## [Text section]
In Re Jessica M.
11 A.3d 689
| Conn. App. Ct. | 2010Background
- Jessica M., age 17, filed a petition in Hartford Superior Court for Juvenile Matters on Nov 5, 2009 alleging neglect and uncared-for status under 46b-120.
- Department of Children and Families successfully intervened on Dec 17, 2009 and a trial date was set for Jan 4, 2010 before Jessica’s eighteenth birthday.
- The court postponed the January 2010 trial due to interpreters and a motion in limine; a February 26, 2010 trial was scheduled about five weeks after Jessica turned 18.
- On Feb 5, 2010 the department moved to dismiss, arguing lack of jurisdiction over an adult and lack of authority to commit an adult retroactively; also argued mootness.
- The trial court granted the department’s motion to dismiss, holding no subject matter jurisdiction and mootness; Jessica appealed.
- The appellate court affirmed, adopting the reasoning in In re Jose B. and concluding there was no statutory basis for a retroactive commitment and no jurisdiction under §46b-129(j).

## [Material supplied]
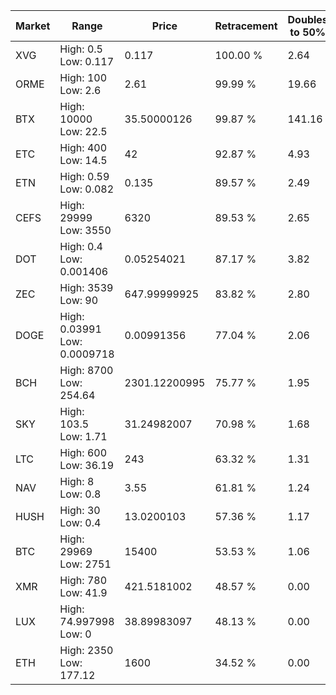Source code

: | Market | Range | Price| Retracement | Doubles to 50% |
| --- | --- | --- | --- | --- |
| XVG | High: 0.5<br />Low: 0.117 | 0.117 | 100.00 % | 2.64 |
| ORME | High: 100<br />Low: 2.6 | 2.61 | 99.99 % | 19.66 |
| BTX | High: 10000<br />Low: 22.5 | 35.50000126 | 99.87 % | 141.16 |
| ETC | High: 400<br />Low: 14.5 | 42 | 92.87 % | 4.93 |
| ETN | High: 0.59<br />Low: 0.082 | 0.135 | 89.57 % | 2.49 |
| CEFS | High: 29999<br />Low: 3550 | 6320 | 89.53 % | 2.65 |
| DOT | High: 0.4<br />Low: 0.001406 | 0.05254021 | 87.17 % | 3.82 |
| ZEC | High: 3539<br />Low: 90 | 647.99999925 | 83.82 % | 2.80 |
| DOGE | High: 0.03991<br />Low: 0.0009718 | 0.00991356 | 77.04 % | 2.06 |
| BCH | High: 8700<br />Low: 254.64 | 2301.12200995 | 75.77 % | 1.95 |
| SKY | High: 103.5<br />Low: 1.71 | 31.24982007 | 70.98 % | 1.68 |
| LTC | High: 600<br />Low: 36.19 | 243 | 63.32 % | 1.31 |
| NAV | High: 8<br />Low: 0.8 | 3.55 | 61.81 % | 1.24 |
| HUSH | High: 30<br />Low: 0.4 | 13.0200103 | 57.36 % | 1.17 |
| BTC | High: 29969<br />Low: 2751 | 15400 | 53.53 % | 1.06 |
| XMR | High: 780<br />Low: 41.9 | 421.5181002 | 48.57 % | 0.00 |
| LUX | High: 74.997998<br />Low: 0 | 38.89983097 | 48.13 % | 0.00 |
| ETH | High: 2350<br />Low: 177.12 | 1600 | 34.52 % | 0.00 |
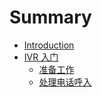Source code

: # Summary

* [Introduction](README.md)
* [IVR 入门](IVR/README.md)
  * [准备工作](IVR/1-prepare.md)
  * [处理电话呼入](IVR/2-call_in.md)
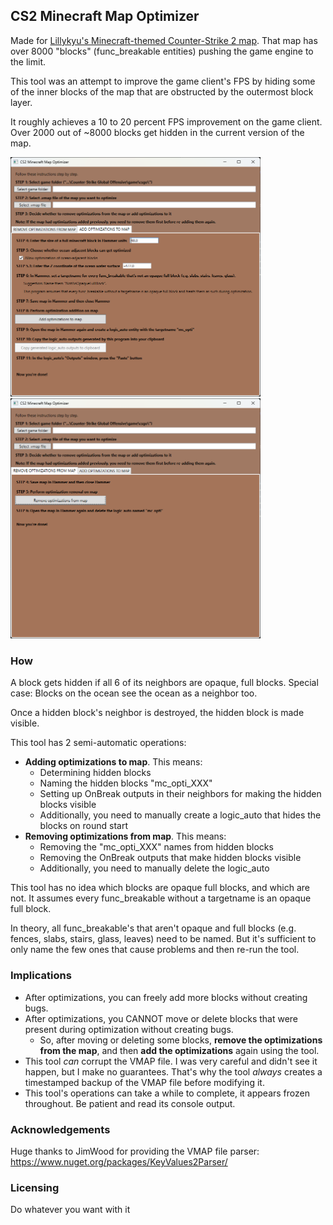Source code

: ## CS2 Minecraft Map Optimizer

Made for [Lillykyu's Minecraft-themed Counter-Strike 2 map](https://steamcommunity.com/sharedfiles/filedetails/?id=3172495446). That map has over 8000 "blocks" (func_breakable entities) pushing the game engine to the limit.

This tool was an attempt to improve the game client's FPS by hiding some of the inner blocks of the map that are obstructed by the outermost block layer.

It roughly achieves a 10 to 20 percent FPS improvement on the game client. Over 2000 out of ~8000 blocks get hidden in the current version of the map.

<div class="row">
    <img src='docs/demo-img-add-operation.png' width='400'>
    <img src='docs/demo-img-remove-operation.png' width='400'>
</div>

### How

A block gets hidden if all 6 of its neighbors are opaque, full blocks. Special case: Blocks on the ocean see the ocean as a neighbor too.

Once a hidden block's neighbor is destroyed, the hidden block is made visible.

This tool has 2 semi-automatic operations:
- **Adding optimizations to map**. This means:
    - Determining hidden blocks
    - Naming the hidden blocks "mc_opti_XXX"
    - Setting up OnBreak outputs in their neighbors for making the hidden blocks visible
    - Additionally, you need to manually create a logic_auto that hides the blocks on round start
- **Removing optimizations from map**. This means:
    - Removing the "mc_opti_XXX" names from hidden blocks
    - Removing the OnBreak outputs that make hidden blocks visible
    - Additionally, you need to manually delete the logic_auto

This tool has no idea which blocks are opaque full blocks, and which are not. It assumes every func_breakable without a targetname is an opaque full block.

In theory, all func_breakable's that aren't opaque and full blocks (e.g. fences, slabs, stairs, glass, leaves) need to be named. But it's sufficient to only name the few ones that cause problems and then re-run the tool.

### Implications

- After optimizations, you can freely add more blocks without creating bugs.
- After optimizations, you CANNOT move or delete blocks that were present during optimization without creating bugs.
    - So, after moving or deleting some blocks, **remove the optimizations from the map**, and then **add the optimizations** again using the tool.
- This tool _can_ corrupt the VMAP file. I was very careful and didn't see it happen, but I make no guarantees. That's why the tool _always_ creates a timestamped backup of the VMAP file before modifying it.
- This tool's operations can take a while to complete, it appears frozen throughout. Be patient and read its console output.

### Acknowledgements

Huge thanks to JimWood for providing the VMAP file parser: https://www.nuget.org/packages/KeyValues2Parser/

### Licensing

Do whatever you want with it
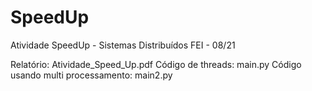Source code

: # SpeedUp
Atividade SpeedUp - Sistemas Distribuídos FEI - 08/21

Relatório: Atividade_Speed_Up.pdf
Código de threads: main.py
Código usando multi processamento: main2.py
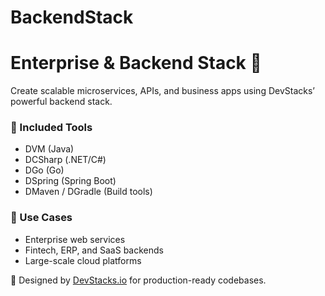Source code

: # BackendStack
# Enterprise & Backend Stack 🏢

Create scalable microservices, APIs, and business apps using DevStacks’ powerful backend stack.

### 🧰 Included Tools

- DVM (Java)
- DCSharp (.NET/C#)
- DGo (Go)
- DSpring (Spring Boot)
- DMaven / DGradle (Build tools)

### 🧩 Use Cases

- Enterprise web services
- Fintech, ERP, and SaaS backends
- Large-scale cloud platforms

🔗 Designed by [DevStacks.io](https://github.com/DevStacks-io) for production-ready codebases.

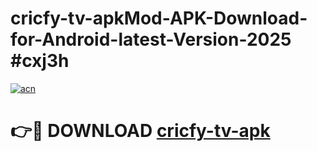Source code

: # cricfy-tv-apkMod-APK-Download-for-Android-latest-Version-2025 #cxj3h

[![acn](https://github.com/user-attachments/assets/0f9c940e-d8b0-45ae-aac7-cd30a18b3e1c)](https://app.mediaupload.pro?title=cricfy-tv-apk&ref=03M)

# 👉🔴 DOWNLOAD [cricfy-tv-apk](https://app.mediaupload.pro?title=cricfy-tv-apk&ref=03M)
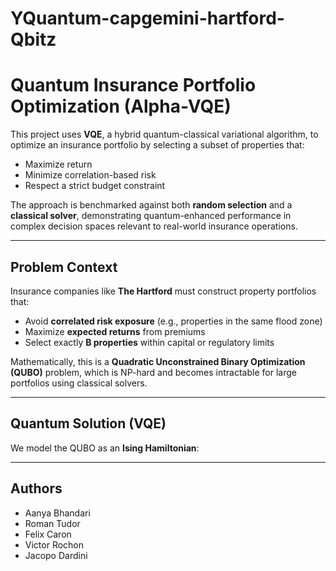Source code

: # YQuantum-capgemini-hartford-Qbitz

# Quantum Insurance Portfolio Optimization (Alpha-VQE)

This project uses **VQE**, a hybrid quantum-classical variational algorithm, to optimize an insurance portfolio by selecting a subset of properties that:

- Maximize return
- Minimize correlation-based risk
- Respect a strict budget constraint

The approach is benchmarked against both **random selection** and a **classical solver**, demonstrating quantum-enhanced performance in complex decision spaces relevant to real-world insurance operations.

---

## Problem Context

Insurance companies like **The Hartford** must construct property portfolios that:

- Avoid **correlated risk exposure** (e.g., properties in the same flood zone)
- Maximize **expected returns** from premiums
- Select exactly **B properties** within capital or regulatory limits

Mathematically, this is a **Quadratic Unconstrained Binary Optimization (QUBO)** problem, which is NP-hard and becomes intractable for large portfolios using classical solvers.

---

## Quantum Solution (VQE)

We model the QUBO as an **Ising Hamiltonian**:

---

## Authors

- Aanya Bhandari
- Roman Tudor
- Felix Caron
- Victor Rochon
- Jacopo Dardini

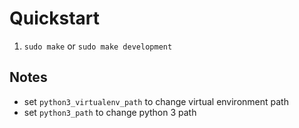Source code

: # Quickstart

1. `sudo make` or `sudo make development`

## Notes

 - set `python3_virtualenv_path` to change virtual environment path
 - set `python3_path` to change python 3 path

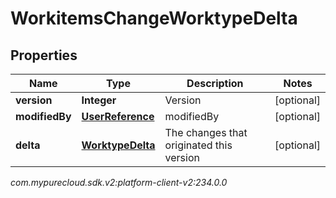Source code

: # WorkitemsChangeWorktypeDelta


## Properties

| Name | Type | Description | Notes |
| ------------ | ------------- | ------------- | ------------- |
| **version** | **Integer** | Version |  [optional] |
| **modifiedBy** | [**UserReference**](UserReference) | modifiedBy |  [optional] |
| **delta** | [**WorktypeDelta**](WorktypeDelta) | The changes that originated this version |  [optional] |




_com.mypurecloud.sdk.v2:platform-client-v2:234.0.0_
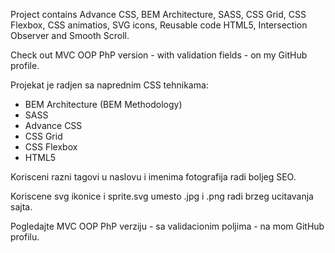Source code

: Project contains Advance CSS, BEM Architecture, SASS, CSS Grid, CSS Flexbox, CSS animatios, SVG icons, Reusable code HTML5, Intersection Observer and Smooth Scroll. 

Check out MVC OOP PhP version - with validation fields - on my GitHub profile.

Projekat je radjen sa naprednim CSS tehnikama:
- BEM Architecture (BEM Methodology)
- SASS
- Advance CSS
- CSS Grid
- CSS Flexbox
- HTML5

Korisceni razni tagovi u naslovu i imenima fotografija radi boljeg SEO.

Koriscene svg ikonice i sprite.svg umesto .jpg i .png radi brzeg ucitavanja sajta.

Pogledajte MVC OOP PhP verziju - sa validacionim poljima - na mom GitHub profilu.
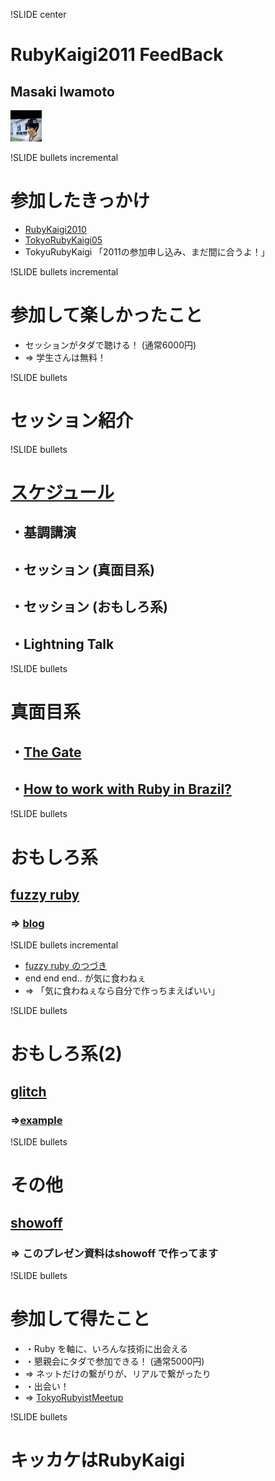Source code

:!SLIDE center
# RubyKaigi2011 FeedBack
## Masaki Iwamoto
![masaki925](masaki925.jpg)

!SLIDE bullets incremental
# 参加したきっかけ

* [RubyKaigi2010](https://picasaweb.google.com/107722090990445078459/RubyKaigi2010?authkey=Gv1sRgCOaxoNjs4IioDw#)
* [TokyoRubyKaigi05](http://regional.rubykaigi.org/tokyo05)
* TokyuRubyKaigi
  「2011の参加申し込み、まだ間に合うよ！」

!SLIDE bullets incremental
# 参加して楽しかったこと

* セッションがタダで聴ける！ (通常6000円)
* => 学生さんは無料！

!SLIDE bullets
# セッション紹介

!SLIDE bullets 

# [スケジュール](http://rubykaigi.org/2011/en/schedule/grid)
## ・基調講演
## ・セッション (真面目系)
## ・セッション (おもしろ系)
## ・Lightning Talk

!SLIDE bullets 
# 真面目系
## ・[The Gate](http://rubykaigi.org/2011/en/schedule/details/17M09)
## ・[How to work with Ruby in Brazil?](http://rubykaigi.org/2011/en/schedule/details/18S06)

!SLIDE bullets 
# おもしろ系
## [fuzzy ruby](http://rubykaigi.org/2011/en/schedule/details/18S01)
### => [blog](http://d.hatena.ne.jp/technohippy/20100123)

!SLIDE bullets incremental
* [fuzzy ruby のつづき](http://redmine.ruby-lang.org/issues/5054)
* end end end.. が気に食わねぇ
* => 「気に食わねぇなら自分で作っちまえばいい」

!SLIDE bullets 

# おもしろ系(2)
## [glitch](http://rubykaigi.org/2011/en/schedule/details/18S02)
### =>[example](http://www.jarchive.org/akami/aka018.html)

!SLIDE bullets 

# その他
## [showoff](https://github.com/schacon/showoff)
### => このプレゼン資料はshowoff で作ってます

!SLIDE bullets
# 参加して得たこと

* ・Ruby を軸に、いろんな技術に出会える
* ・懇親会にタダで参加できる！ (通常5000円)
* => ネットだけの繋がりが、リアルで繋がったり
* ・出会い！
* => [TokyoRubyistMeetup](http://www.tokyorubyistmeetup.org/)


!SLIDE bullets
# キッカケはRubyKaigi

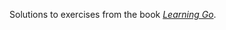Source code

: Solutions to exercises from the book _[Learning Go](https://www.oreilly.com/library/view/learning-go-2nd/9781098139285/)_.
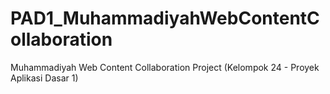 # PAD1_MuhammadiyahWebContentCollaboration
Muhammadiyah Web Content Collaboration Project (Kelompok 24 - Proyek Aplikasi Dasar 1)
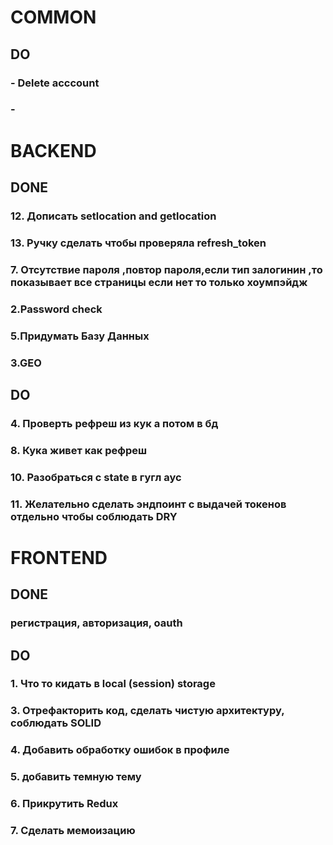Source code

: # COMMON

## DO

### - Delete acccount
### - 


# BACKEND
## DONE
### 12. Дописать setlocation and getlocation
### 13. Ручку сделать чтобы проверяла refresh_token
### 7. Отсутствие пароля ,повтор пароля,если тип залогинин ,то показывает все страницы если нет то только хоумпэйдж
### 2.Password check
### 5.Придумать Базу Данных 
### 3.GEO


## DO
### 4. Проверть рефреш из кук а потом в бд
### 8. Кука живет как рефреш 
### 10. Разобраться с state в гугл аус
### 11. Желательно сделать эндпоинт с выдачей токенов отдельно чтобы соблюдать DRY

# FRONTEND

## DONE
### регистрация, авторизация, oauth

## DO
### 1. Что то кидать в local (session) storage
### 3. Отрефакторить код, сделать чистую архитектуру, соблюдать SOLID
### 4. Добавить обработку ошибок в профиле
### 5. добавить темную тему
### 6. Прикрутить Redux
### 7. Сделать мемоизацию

## [Activity]
Continue the In re Jessica M. case summary from the point where it ends.

## [Written answer]
Issues
| Issue | Plaintiff's Argument | Defendant's Argument | Held |
|---|---|---|---|
| Jurisdiction over an adult petitioner | Jessica argues court retains jurisdiction to adjudicate neglected/uncared-for status of an eighteen-year-old petitioner. | Department contends Superior Court Juvenile Matters lacks jurisdiction over individuals over seventeen and cannot adjudicate them as neglected or uncared for. | Lacked jurisdiction under §46b-129(j); no authority for retroactive commitment. |
| Retroactive commitment authority | There could be statutory authority to commit an eighteen-year-old retroactively. | No statutory authority for retroactive commitment exists. | No statutory authority for retroactive commitment; jurisdiction absent. |
| Mootness and exceptions | Collateral consequences or capable-of-repetition exceptions could save the petition from mootness. | Mootness applies; no exceptions apply. | Question deemed moot due to lack of jurisdiction; but appellate analysis relies on jurisdictional grounds rather than mootness exceptions. |
Key Cases Cited
- In re Jose B., 125 Conn.App. 572 (2010) (jurisdictional predicate under §46b-129(j) not established; no retroactive commitment authority)
- In re Matthew F., 297 Conn. 673 (2010) (statutory framework guiding juvenile court jurisdiction and age-related capacity)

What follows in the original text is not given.